# What type of jeans do you prefer?



## Maja (Sep 17, 2006)

Take the poll and post your answer




You can choose more than 1


----------



## Nox (Sep 17, 2006)

I put down:

Low rise

Ultra low rise

Boot cut

Skinny

Dark

Distressed

Stretch


----------



## Jennifer (Sep 17, 2006)

waist, flare, bootcut, dark!


----------



## Princess6828 (Sep 17, 2006)

I said I would NEVER do it, but I bought a pair of skinny jeans last weekend and I LOVE LOVE LOVE them! They're like all I'll wear now. But I know they're probably going to go out of style pretty quick, so I'm not going to buy too many.


----------



## Gleam84 (Sep 17, 2006)

I like:

Low-rise, flare, bootcut, dark, distressed.


----------



## han (Sep 17, 2006)

low rise ultra low rise boot cut flare distressed strech and want to try the skinny


----------



## girl_geek (Sep 17, 2006)

You don't have a mid-rise option, that is my favorite .... my ideal pair of jeans would be mid-rise (about an inch below my belly button), bootcut, medium or dark wash -- and with none of the crazy fading, embroidery, and other embellishments I keep seeing in the Juniors Dept! I wish Misses sizes fit me because it's nearly impossible for me to find a "normal" pair of mid-rise jeans in Juniors!


----------



## Little_Lisa (Sep 17, 2006)

Low-rise

Flare

Boot-cut

Dark

Stretch

Umm, what are skinny jeans?


----------



## spazbaby (Sep 17, 2006)

at waist, bootcut, dark


----------



## xXxBeckyxXx (Sep 17, 2006)

Ultra low, i prefer my jeans to be as low as they can be without any thing poppin out of course!

little lisa, skinny jeans are the jeans that go really tight towards the bottom of the leg.


----------



## mehrunissa (Sep 18, 2006)

I like mid- to low-rise, bootcuts and skinny's, dark/distressed/stonewashed, and with stretch! I less than three (&lt;3) jeans!


----------



## eightthirty (Sep 18, 2006)

At waist (or just below), boot cut and NOT STRETCH. I hate stretch jeans.


----------



## lynnda (Sep 18, 2006)

Low rise

bootcut

dark wash


----------



## emily_3383 (Sep 18, 2006)

Im starting to buy at waist because im hating low rise. I usually go for boot cut.


----------



## Little_Lisa (Sep 18, 2006)

Extracted information:
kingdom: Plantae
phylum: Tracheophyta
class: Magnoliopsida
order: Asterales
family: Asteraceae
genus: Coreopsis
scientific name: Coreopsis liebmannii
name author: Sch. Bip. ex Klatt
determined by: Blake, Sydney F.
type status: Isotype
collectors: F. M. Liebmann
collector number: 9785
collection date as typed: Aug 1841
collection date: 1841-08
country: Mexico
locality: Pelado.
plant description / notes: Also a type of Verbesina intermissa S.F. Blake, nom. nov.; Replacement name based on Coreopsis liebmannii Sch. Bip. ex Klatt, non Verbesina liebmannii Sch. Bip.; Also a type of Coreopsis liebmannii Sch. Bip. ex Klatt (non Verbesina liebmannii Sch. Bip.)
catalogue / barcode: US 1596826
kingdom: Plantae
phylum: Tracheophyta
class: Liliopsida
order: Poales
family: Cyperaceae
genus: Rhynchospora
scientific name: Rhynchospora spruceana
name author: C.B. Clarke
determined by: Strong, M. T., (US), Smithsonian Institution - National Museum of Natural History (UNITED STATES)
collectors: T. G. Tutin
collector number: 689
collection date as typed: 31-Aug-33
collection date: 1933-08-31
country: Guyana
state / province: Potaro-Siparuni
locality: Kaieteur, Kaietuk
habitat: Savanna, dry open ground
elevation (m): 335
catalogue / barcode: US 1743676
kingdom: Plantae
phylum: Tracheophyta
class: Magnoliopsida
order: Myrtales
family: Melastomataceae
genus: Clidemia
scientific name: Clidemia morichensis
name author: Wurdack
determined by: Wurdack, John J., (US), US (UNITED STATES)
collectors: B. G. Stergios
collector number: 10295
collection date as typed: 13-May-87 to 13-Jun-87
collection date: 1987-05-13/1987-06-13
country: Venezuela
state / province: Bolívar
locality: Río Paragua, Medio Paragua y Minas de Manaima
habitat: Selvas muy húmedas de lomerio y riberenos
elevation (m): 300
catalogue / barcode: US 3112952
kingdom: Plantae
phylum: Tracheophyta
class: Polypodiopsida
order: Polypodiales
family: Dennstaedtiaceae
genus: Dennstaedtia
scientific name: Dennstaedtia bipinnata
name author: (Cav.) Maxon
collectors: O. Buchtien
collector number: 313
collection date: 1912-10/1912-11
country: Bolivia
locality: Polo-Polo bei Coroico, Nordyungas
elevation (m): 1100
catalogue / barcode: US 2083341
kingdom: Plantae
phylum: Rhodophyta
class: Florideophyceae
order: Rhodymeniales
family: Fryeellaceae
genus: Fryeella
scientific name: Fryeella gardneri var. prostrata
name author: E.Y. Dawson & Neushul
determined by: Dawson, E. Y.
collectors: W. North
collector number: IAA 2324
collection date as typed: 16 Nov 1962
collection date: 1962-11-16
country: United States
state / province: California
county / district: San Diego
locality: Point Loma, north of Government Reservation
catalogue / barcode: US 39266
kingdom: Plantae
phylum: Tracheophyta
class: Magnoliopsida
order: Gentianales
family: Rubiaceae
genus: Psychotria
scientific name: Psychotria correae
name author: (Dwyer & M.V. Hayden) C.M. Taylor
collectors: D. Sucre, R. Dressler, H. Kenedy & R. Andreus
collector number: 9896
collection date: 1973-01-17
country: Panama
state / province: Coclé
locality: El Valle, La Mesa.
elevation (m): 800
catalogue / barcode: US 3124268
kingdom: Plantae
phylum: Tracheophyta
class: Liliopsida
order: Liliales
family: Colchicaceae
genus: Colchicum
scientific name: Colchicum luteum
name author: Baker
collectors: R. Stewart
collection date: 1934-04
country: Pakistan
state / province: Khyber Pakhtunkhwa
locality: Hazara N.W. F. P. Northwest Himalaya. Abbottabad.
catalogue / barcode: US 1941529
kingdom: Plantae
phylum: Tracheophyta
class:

What you have to do: Pick up the forum thread about jeans at its final line and continue it. The listing comes from a separate source.

Answer to the problem:
Originally Posted by *xXxBeckyxXx* /img/forum/go_quote.gif Ultra low, i prefer my jeans to be as low as they can be without any thing poppin out of course!
little lisa, skinny jeans are the jeans that go really tight towards the bottom of the leg.

Ohh, ok, thanks.


----------



## Guenevere (Sep 18, 2006)

low-rise

boot-cut

straight / cigarette leg (these are my fave and they're so hard to find!!)

dark

distressed

stonewashed

stretch


----------



## crazy13eautiful (Sep 19, 2006)

Low-rise

At waist

Flare

Stretch

Dark


----------



## blackmettalic (Sep 19, 2006)

At waist, bootcut, flare, dark, stretch, stonewashed, distressed.


----------



## michko970 (Sep 19, 2006)

low-rise, at-waist, bootcut, straightleg, dark


----------



## pinkbundles (Sep 19, 2006)

i like mine:

low rise

flared or boot cut

dark

stretched


----------



## Elisabeth (Sep 19, 2006)

Yeah, I didn't know what Skinny Jeans were until I read Dee's thread about the skinny jeans.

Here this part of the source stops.